Domino has configurable values to help you tune your cluster to balance performance with cost controls. The more idle volumes you allow the more likely it is that users can reuse a volume and avoid needing to copy project files from the blob store. However, this comes at the cost of keeping additional idle PVs.
By default, Domino will:
-
Limit the total number of idle PVs to 32. This can be adjusted by setting the following option in the central config:
common com.cerebro.domino.computegrid.kubernetes.volume.maxIdle
-
Terminate any idle PV that has not been used in a certain number of days. This can be adjusted by setting the following option in the central config:
common com.cerebro.domino.computegrid.kubernetes.volume.maxAge
This value is expressed in terms of days. The default value is empty, which means unlimited. A value of7d
will terminate any idle PV after seven days.

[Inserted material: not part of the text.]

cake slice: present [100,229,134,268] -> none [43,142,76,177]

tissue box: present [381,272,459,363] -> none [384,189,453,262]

In the scenario when a user’s job fails unexpectedly, Domino will preserve the volume so data can be recovered.
After a workspace or job ends, claimed PV’s are placed into one of the following states, indicated with the
dominodatalab.com/volume-state
label.
-
available
If the run ends normally, the underlying PV will be available for future runs.
-
salvaged
If the run fails, the underlying PV will not be eligible for reuse, and is held in this state to be salvaged.

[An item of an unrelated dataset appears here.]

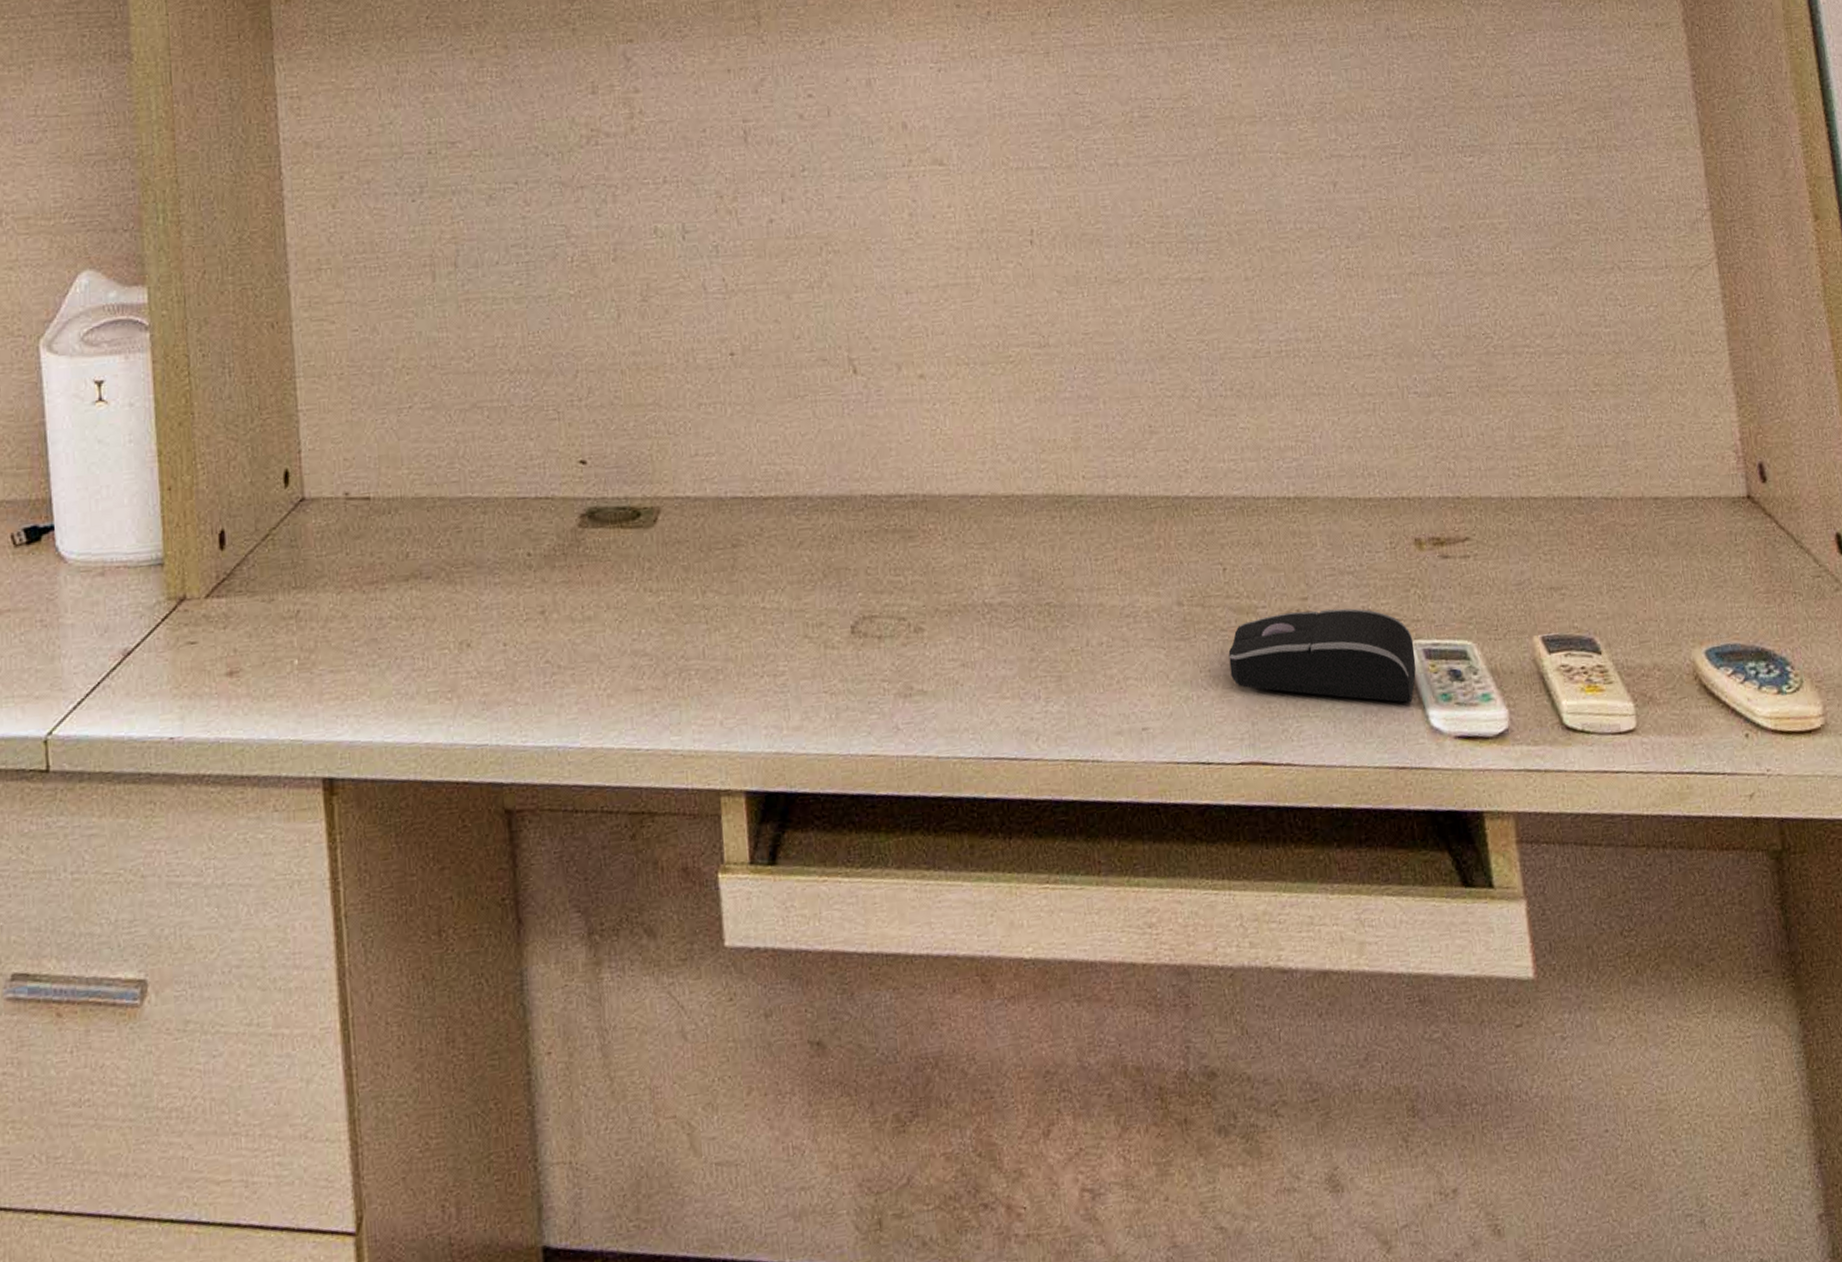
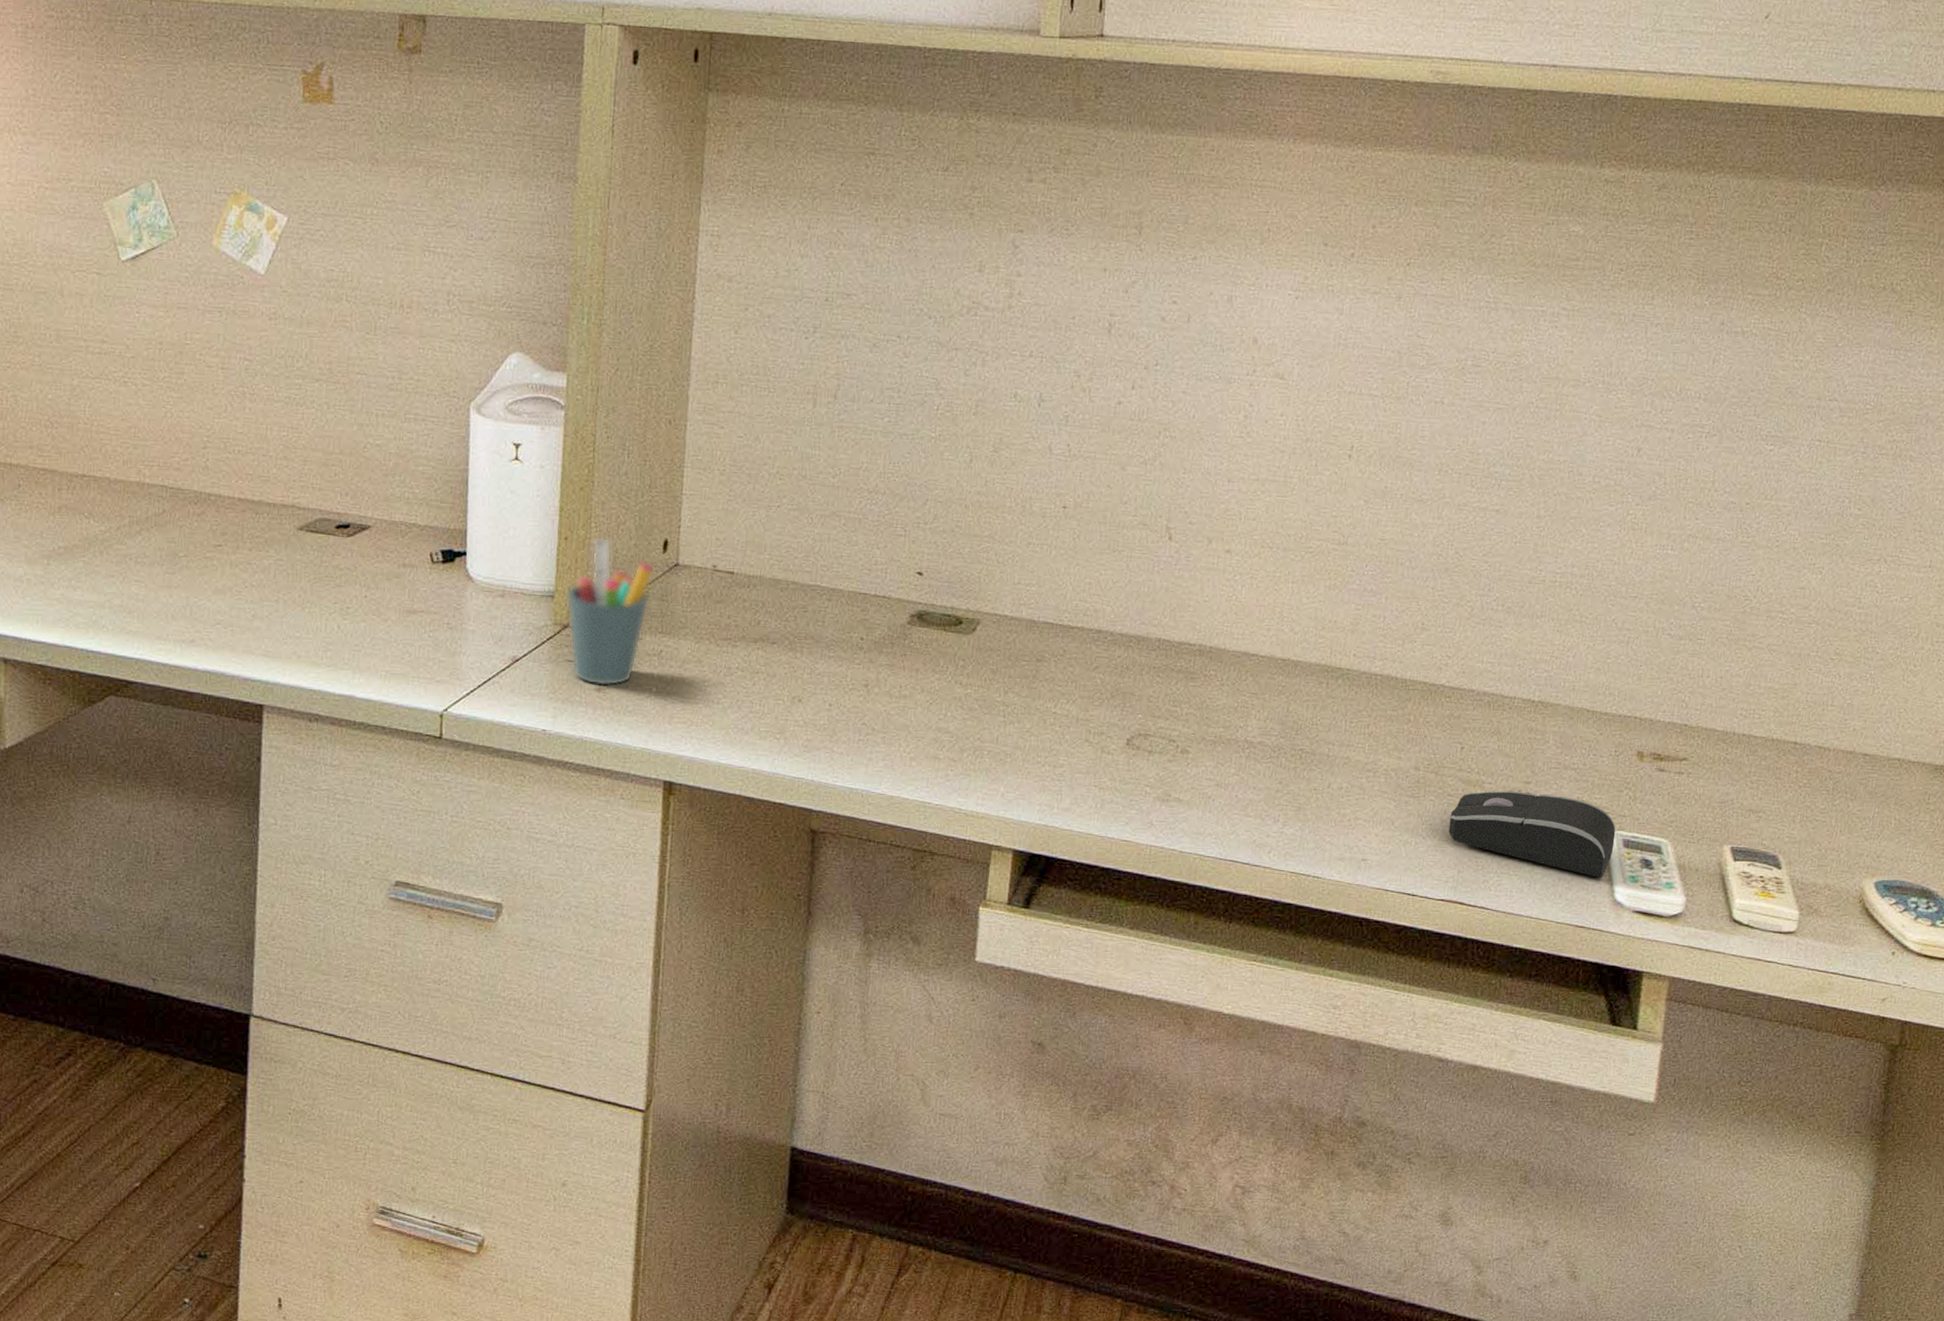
pen holder: none [177,479,279,670] -> present [566,537,656,687]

Salvaged PVs will not be reused automatically by the future workspaces or jobs, but can be manually mounted to a workspace to recover work.
By default, Domino will:
-
Limit the total number of salvaged PVs to 64. This can be adjusted by setting the following option in the central config:
common com.cerebro.domino.computegrid.kubernetes.volume.maxSalvaged
-
Terminate any salvaged PV that has not been used in a certain number of days. This can be adjusted by setting the following option in the central config:
common com.cerebro.domino.computegrid.kubernetes.volume.maxSalvagedAge
The value is expressed in terms of days. The default value is seven days. A value of
14d
will terminate any salvaged PV after fourteen days.
-
Find the PV that was attached to your job or workspace, which will be in the Deployment logs for your job or workspace.
-
Create a pod attached to the salvaged volume.
-
Recover the files with your most convenient method (
scp
, AWS CLI,kubectl cp
, and so on)
This script will do Step 2 and will provide the appropriate commands in its output. Remember to delete the PVC and PV, otherwise these resources will continue to be used.